*WHAT IS NEEDED*: Give back every record word for word, keeping the pictures out.

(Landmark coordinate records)

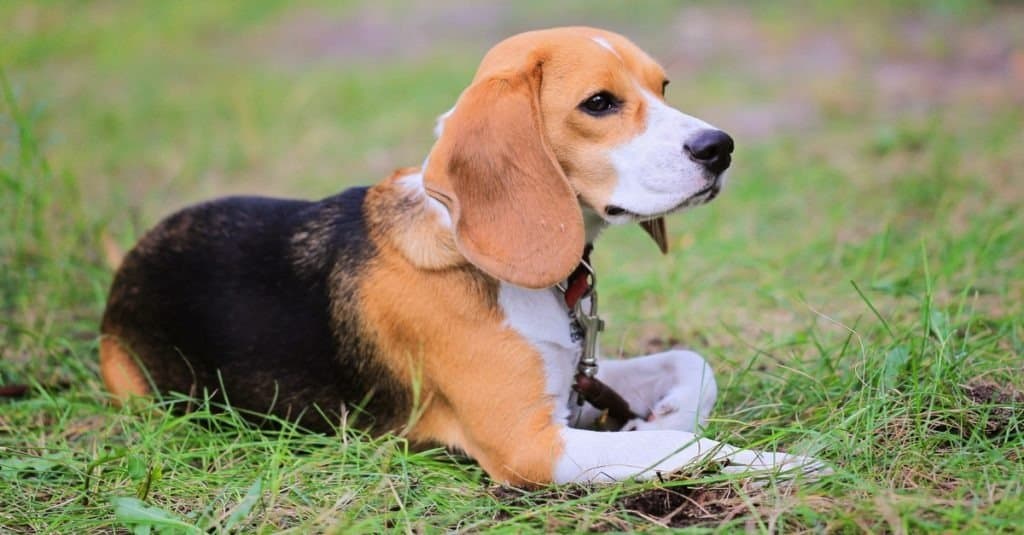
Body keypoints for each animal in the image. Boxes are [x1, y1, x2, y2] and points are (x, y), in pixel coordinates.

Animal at [101, 27, 823, 483]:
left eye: (663, 86)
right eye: (599, 103)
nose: (720, 147)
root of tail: (129, 264)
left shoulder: (571, 376)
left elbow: (690, 362)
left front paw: (663, 416)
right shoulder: (530, 445)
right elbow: (682, 449)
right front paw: (782, 462)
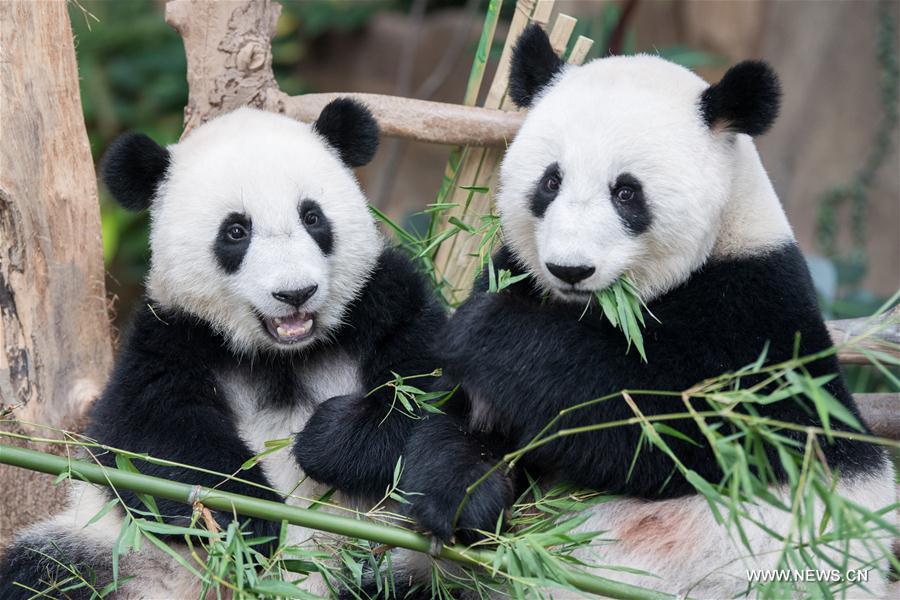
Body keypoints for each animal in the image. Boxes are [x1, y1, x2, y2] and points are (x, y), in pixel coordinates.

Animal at [0, 101, 446, 596]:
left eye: (312, 217)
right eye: (235, 231)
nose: (295, 293)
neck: (283, 354)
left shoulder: (382, 299)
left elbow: (434, 400)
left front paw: (324, 439)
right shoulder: (172, 335)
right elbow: (149, 435)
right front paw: (250, 519)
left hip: (397, 566)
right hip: (116, 554)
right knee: (44, 571)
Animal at [402, 25, 900, 596]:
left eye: (626, 192)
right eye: (550, 181)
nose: (570, 269)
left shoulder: (759, 317)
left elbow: (663, 419)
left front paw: (490, 334)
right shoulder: (516, 270)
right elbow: (454, 416)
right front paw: (464, 498)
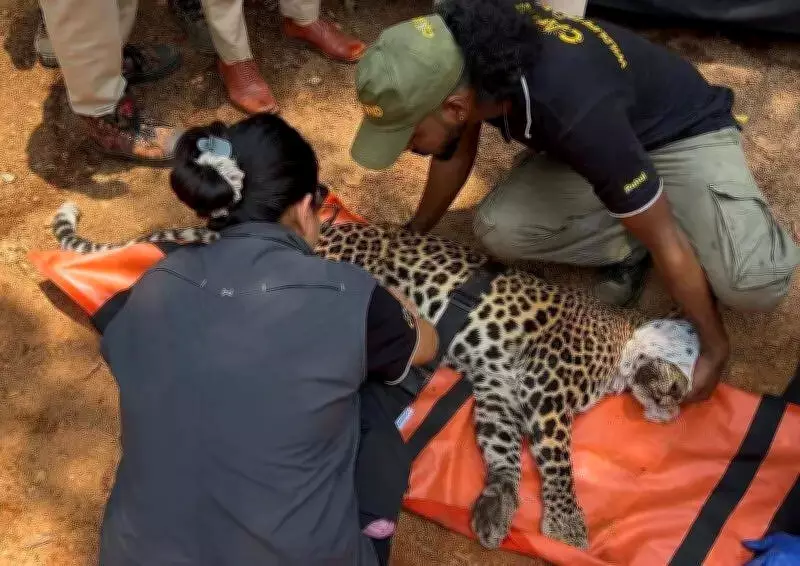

*OUTPUT FOR THIS EXERCISE*:
Body keypoints for each animal in the image. Boxes are [x1, y1, x2, y2] and points are (x, y), in pixel coordinates.

Animal at [101, 27, 823, 483]:
left eye: (663, 86)
right eye: (599, 103)
nose: (720, 147)
root of tail: (129, 264)
left shoulder: (571, 376)
left elbow: (690, 362)
left front paw: (663, 416)
right shoulder: (530, 445)
right elbow: (682, 449)
right front paw: (782, 462)
Body keypoints for each animal in the image. Boxes are [x1, y1, x2, y2] and points are (x, y), in pixel coordinates.

Animal at [0, 101, 446, 596]:
left eye: (312, 217)
right eye: (235, 231)
nose: (295, 293)
neck: (283, 354)
left shoulder: (382, 299)
left elbow: (434, 400)
left front paw: (324, 439)
right shoulder: (172, 335)
right elbow: (149, 435)
right front paw: (250, 519)
left hip: (397, 566)
right hip: (116, 554)
right knee: (44, 571)
Animal at [402, 25, 900, 596]:
left eye: (626, 192)
right eye: (550, 181)
nose: (570, 269)
left shoulder: (759, 317)
left elbow: (663, 419)
left front paw: (490, 334)
right shoulder: (516, 270)
right elbow: (454, 416)
right front paw: (464, 498)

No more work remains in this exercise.